New Stock Theft Act strikes

WERNER MENGES

'Ten-year jail sentence for stealing one cow'

THE severe mandatory sentences for stock thieves that Parliament approved last year claimed their first known victim yesterday.

In the first known application of the heavy sentences that the 2004 Stock Theft Amendment Act prescribes for stock thieves, Grootfontein Magistrate André le Roux yesterday sentenced Daniel Nghitukwa, a resident of Ozongwe in the Otjituuo area some 60 kilometres east of Grootfontein, to 20 years' imprisonment for the theft of a single cow.

The Magistrate suspended half of that sentence for five years, though, with the effect that the 33-year-old Nghitukwa now faces a 10-year jail term.

Nghitukwa was sentenced after he pleaded guilty in the Grootfontein Magistrate's Court to a charge that he had stolen a cow, valued at N$1 500, at Ongongoro in the Otjituuo area during December last year.

The animal was returned to its rightful owner after Nghitukwa had sold it at an auction.

Nghitukwa was arrested on Tuesday this week.

Having become the first person to be at the receiving end of the heavy prison sentences that the Stock Theft Amendment Act requires courts to impose, Nghitukwa's fate is not completely sealed.

His case is now to be sent to the High Court, where a Judge will have to review it to see if he was correctly tried and sentenced, and where it is expected the new law will, probably sooner rather than later, face a challenge to its constitutionality.

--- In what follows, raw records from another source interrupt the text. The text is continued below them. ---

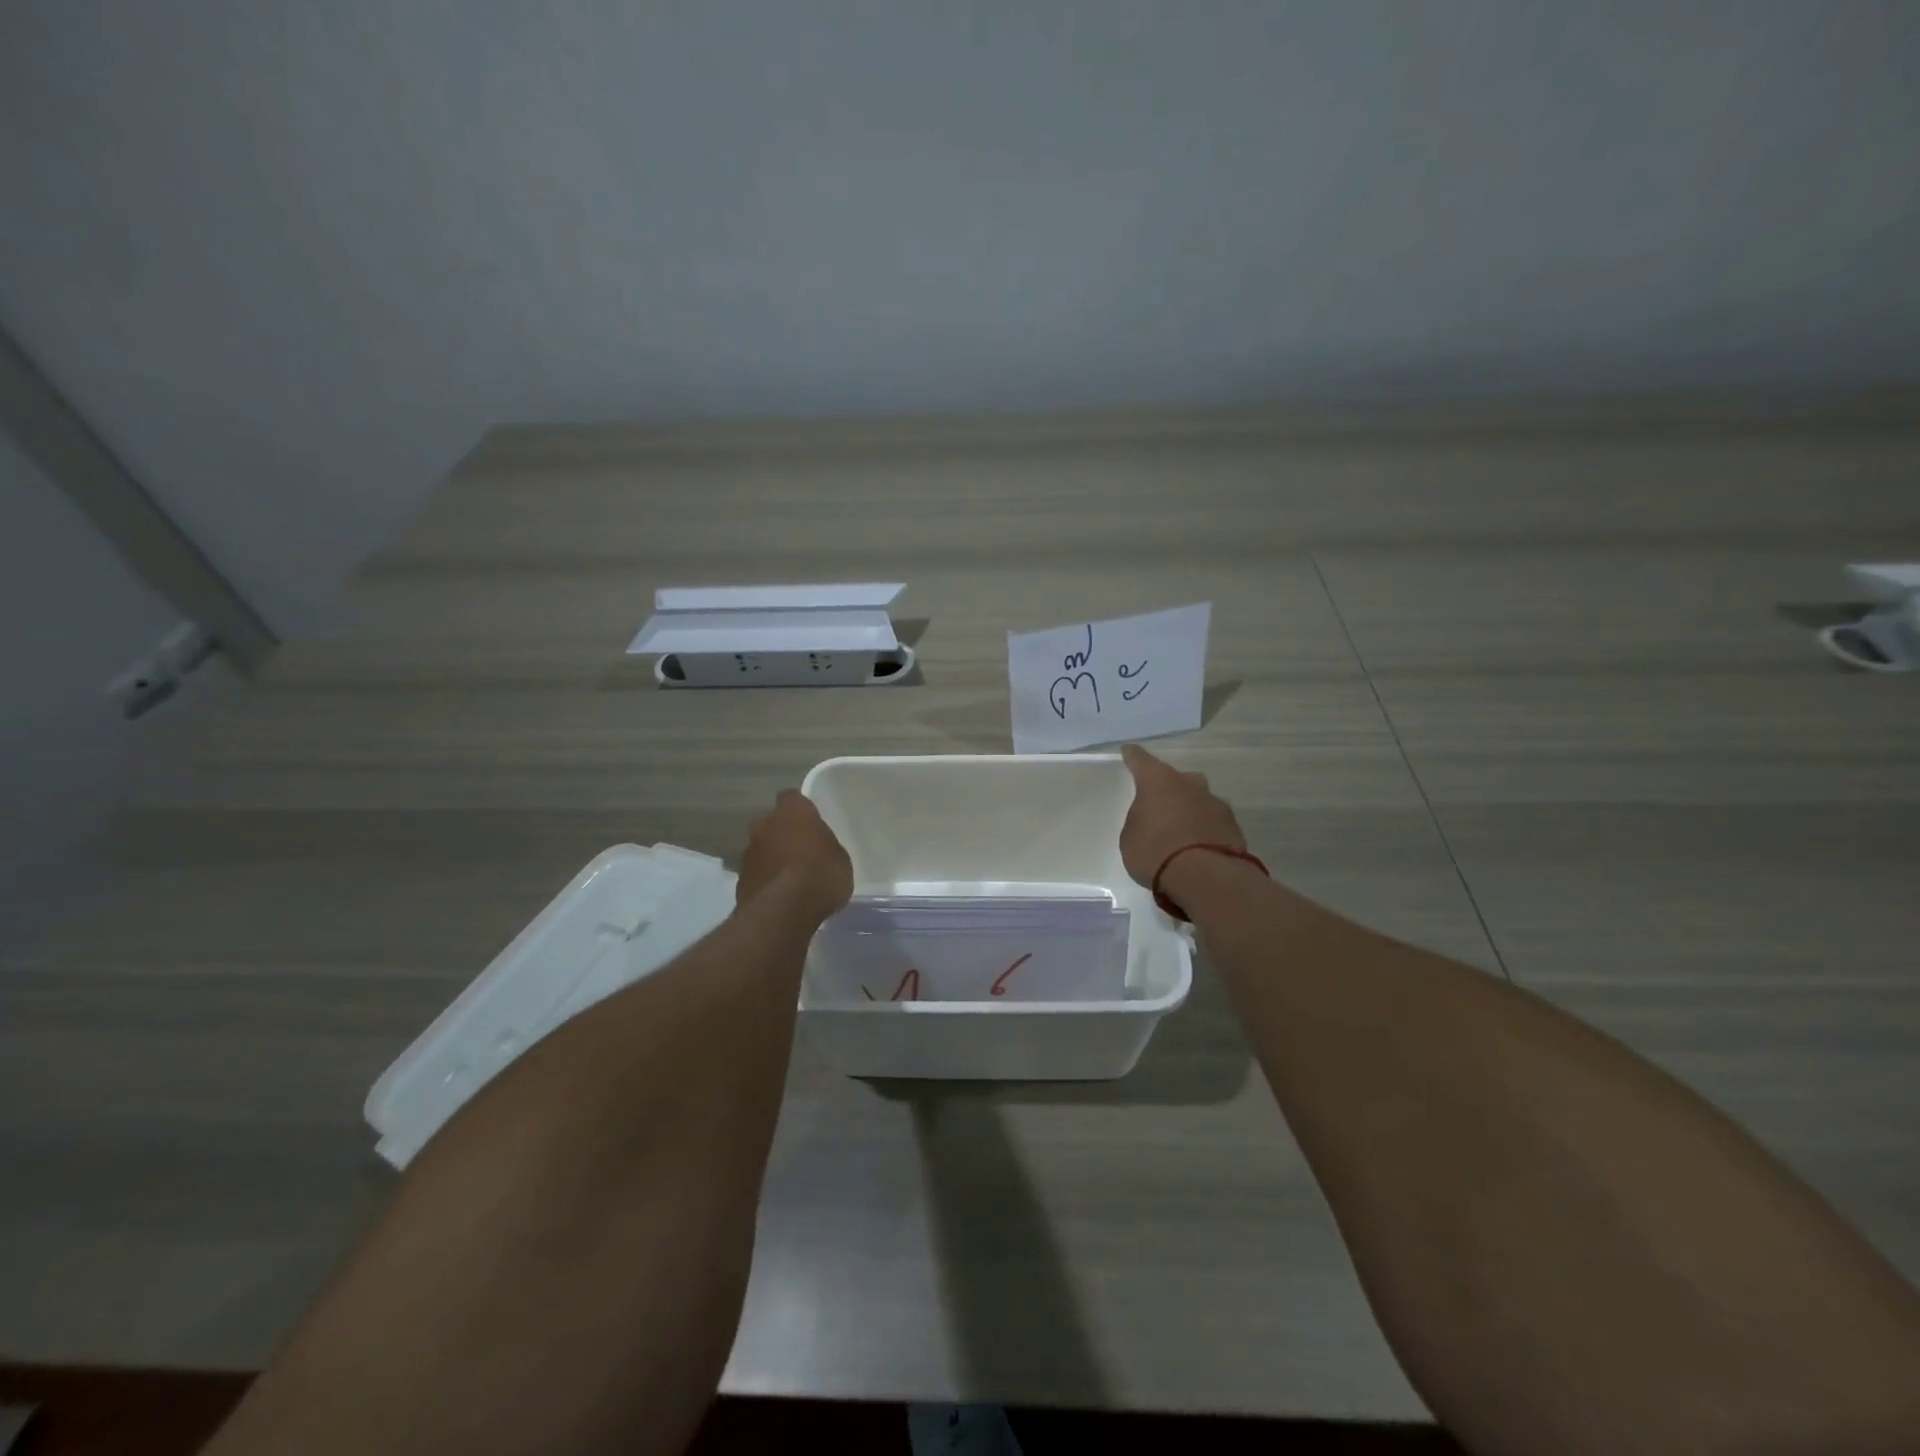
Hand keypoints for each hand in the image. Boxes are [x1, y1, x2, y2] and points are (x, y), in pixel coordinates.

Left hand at [737, 790, 852, 921]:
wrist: (783, 911)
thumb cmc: (820, 874)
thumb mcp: (840, 858)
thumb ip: (825, 846)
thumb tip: (818, 849)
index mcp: (792, 811)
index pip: (792, 798)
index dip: (802, 811)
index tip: (812, 824)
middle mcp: (764, 824)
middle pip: (773, 823)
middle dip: (783, 834)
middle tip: (802, 852)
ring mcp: (748, 852)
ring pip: (762, 848)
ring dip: (772, 858)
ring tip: (791, 879)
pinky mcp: (739, 880)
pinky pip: (757, 873)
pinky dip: (766, 880)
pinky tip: (780, 896)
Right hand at [1119, 743, 1246, 891]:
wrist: (1206, 877)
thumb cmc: (1156, 852)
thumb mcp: (1131, 837)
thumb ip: (1140, 821)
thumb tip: (1151, 819)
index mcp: (1158, 781)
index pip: (1141, 760)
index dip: (1133, 756)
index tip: (1129, 751)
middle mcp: (1189, 784)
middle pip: (1176, 779)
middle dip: (1168, 789)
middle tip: (1158, 805)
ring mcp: (1215, 803)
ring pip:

The Stock Theft Amendment Act has been in force since December 20 last year, when it was published in the Government Gazette.

In terms of the changed law, courts in Namibia have to sentence any first-time stock thief who stole any stock, except for poultry, valued at less than N$500 to at least two years' imprisonment.

A first-time stock thief who is convicted of stealing stock - again other than poultry - valued at N$500 or more, must be sentenced to not less than twenty years' imprisonment.

For repeat offenders the risk of stealing becomes even greater.

They must be sentenced to not less than 30 years' imprisonment, without the option of a fine, the Act states.

A court may only impose lesser sentences if there are "substantial and compelling circumstances".

Nghitukwa chose to represent himself without the help of a lawyer at his brief trial this week.

Karin van Wyk appeared for the prosecution.